Building On Her Success

Carpenter is comfortable with 'Place in the World'

"My work helps me have an identity, which helps me feel like I have a place, which makes me feel like I have a purpose."


		

This article appeared in USA Today, October 23, 1996, and was written by David Zimmerman.

NASHVILLE - Mary Chapin Carpenter often is perceived as a country-music intellectual, and the Brown University graduate has even been called the genre's poet laureate.

Such terms do not speak to the hearts of most country-music listeners.

But Carpenter's warm, conversational vocals and the emotional bull's-eyes of her songs generally have bridged any gaps between the singer and her diverse audiences.

And unlike many of her colleagues, she is not one to talk your ear off, particularly in an interview. Her personal life is, well, just that.

She's more comfortable discussing her life's work but tussles with her words, letting them out and then calling them back before finally stringing them together perfectly.

"My work helps me have an identity, which helps me feel like I have a place, which makes me feel like I have a purpose," she says.

Thus her sixth album, A Place in the World, comes by its name quite naturally, and half its songs, including the title track and Hero in Your Own Hometown, wrestle with place and identity and "mine the vein of the past," as Carpenter puts it.

So far, such serious musings interspersed with outbreaks of jollity in such hits as Shut Up and Kiss Me and I Feel Lucky have earned her four Grammys and big album sales.

Her new release also includes a sensual departure-all very civilized, of course-in What If We Went to Italy, in which she realizes that if the ancients were lazy like us they'd be too blissed out to paint, to sketch or to sculpt.

Another song, Ideas Are Like Stars, pays homage to Joseph Carroll, a reclusive artist whose rich inner life is conveyed in works now housed at the National Museum of American Art in Washington, D.C., Carpenter's longtime stomping ground. "There's a loneliness in his work and yet an affirming quality that I felt very drawn to."

Her songwriting came first, then performing, which caused her to be "paralyzed with fear" when she first stepped onto the open-mike stages around Washington.

"Performing is like a different muscle, a different food group, a different impulse."

Eventually, the two crafts merged as she began to add her own material to her playlist, "throwing a song in here and there and hoping nobody would notice. Which they didn't."

What tends to be overlooked, she says, is her guitar playing, "which is as much a focus for me as singing." She plays on her albums and plays up to 10 different guitars in concert, mostly due to the individual tunings her songs need.

After an instrumental buildup that began with the bass ukulele she played as a child, she purchased her dream Martin guitar as a college freshman.

"It was an unbelievable rite of passage. I think anybody who plays guitar understands that. I think it cost me $1,100, and it was sort of the pinnacle, especially in the bluegrass circles I was traveling in."

Today, Carpenter, 38, increasingly is branching out.

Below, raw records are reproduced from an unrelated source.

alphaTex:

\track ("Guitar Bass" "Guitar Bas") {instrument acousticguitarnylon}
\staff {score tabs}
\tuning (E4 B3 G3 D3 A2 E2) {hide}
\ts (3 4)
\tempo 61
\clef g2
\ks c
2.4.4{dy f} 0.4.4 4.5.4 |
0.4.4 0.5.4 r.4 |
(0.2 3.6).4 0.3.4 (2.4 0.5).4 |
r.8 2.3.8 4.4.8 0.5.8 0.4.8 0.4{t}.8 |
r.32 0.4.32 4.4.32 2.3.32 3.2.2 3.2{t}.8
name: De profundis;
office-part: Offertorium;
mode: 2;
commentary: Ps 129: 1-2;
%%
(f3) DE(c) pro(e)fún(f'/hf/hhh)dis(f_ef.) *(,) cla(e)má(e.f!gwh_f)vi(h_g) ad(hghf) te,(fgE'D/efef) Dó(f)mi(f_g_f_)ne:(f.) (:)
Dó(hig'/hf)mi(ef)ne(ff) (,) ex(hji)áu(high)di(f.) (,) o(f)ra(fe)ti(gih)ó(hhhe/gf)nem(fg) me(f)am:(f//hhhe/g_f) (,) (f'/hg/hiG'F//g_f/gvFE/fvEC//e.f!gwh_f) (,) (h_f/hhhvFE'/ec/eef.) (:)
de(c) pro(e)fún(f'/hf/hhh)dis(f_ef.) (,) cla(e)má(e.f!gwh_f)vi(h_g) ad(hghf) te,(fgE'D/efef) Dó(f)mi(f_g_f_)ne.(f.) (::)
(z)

She has written a children's book, Dreamland, and become known as a supporter of human rights organizations.

She's now contemplating an all-acoustic album. Her longtime musical partner and coproducer, John Jennings, who has his own album due in January, "is always kind of kicking me to expand my horizons." And "there's a real satisfaction in doing (outside) projects that kind of "feed the art monster."

Carpenter says she's unable to keep up with the influx of new performers. "I'm unaware; I feel like an old fart. And I can't keep up with pop either."

In fighting the pack, she says, she's luckier than some, since "I've never been able to take radio airplay for granted," whereas some careers are dependent upon radio play.

The new competition, she says, "hopefully will result in really superlative songs and performances. I still believe that a really good song will succeed. You can't keep a good song down."